## Exercise
Rewrite the data below in full, substituting "Write out" for every "Transcribe" and leaving all else unchanged.

Dataset entries:
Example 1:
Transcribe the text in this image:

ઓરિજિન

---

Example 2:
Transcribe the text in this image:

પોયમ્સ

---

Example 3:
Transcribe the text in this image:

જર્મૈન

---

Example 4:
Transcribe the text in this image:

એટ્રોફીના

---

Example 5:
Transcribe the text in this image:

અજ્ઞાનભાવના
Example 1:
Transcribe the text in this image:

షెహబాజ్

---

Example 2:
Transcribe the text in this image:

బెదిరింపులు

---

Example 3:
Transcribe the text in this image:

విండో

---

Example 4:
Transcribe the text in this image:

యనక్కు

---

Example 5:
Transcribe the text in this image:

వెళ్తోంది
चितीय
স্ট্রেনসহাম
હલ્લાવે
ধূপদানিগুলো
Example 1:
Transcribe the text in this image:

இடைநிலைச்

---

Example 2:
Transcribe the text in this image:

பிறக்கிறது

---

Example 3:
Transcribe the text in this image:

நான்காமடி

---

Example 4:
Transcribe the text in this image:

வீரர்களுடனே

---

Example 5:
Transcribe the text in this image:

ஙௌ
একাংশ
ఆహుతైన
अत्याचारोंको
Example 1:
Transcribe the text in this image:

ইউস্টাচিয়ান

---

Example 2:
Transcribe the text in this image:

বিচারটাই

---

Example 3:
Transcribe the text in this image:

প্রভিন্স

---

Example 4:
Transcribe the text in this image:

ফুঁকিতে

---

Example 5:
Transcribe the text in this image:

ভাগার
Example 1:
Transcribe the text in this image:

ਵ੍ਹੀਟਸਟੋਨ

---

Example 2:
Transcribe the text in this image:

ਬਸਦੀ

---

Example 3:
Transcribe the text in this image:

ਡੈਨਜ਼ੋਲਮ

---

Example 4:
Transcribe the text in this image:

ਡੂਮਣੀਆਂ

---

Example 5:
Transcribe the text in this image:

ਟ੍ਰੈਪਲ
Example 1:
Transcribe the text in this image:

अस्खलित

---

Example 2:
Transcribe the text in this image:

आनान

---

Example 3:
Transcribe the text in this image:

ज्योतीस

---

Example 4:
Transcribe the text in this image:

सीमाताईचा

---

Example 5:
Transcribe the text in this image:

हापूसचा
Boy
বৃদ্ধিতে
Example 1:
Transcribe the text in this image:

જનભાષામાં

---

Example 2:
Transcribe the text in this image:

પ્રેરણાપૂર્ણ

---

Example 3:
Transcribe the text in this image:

## The completed task
Example 1:
Write out the text in this image:

ઓરિજિન

---

Example 2:
Write out the text in this image:

પોયમ્સ

---

Example 3:
Write out the text in this image:

જર્મૈન

---

Example 4:
Write out the text in this image:

એટ્રોફીના

---

Example 5:
Write out the text in this image:

અજ્ઞાનભાવના
Example 1:
Write out the text in this image:

షెహబాజ్

---

Example 2:
Write out the text in this image:

బెదిరింపులు

---

Example 3:
Write out the text in this image:

విండో

---

Example 4:
Write out the text in this image:

యనక్కు

---

Example 5:
Write out the text in this image:

వెళ్తోంది
चितीय
স্ট্রেনসহাম
હલ્લાવે
ধূপদানিগুলো
Example 1:
Write out the text in this image:

இடைநிலைச்

---

Example 2:
Write out the text in this image:

பிறக்கிறது

---

Example 3:
Write out the text in this image:

நான்காமடி

---

Example 4:
Write out the text in this image:

வீரர்களுடனே

---

Example 5:
Write out the text in this image:

ஙௌ
একাংশ
ఆహుతైన
अत्याचारोंको
Example 1:
Write out the text in this image:

ইউস্টাচিয়ান

---

Example 2:
Write out the text in this image:

বিচারটাই

---

Example 3:
Write out the text in this image:

প্রভিন্স

---

Example 4:
Write out the text in this image:

ফুঁকিতে

---

Example 5:
Write out the text in this image:

ভাগার
Example 1:
Write out the text in this image:

ਵ੍ਹੀਟਸਟੋਨ

---

Example 2:
Write out the text in this image:

ਬਸਦੀ

---

Example 3:
Write out the text in this image:

ਡੈਨਜ਼ੋਲਮ

---

Example 4:
Write out the text in this image:

ਡੂਮਣੀਆਂ

---

Example 5:
Write out the text in this image:

ਟ੍ਰੈਪਲ
Example 1:
Write out the text in this image:

अस्खलित

---

Example 2:
Write out the text in this image:

आनान

---

Example 3:
Write out the text in this image:

ज्योतीस

---

Example 4:
Write out the text in this image:

सीमाताईचा

---

Example 5:
Write out the text in this image:

हापूसचा
Boy
বৃদ্ধিতে
Example 1:
Write out the text in this image:

જનભાષામાં

---

Example 2:
Write out the text in this image:

પ્રેરણાપૂર્ણ

---

Example 3:
Write out the text in this image:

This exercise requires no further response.